Among the many testimonies to the excellence of Miss Abey’s character, the Rev. J. Wallis writes: ‘During my stay in the Brigg Circuit I had formed a very favourable estimate of Miss Abey’s religious character. She was naturally of a retiring disposition, but thoughtful and devout. She pre-eminently possessed the ‘‘ornament of a meek and quiet spirit.” Her religious principles were deeply rooted, and her spiritual life strong and matured. Her conversation and conduct alike evidenced that her life was ‘‘hid with Christ in God.” She was strongly attached to the people of God, and regular in her attendance at the means of grace – public and social.

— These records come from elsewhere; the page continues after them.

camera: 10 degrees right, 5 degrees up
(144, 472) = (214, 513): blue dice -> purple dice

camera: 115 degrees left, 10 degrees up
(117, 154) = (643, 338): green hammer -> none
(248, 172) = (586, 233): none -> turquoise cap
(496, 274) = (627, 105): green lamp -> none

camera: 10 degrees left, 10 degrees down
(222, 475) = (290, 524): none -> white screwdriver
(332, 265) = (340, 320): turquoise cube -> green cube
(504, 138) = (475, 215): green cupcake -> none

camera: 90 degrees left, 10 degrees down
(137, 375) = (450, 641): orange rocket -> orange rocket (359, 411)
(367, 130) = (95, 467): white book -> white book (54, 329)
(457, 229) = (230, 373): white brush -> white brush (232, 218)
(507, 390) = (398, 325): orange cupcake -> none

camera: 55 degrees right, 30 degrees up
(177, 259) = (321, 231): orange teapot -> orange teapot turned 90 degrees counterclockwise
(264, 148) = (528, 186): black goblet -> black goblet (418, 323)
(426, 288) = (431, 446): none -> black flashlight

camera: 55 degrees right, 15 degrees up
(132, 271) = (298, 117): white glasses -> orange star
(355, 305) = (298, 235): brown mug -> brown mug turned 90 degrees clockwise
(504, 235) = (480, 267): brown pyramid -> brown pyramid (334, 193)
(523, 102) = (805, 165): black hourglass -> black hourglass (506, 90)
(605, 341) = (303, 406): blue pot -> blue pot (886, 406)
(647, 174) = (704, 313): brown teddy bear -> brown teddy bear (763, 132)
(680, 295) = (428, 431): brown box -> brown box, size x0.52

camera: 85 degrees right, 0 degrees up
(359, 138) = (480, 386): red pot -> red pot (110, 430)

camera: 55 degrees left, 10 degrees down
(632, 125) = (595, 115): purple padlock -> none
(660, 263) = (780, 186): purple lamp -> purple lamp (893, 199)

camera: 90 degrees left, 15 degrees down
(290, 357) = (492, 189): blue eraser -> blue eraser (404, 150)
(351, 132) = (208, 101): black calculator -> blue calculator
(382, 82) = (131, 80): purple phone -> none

During her affliction I had several interviews with her, and though, on account of extreme weakness, her words were few, they were expressive of unshaken trust in Christ as an all-sufficient Saviour. She testified that Jesus was ‘very precious” to her. Her patience and joyous resignation were exemplary. No murmur escaped her lips, neither did it appear that any doubt disturbed the ‘‘holy quiet” which reigned in her soul. I have no doubt but her spirit has passed through the gates of immortality and entered that world where ‘‘there is no more” pain.’
Jane was born to parents Richard Abey, a house proprietor (1851), and Elizabeth Coad.
Jane worked as a dress and mask maker whilst she was in Lincoln.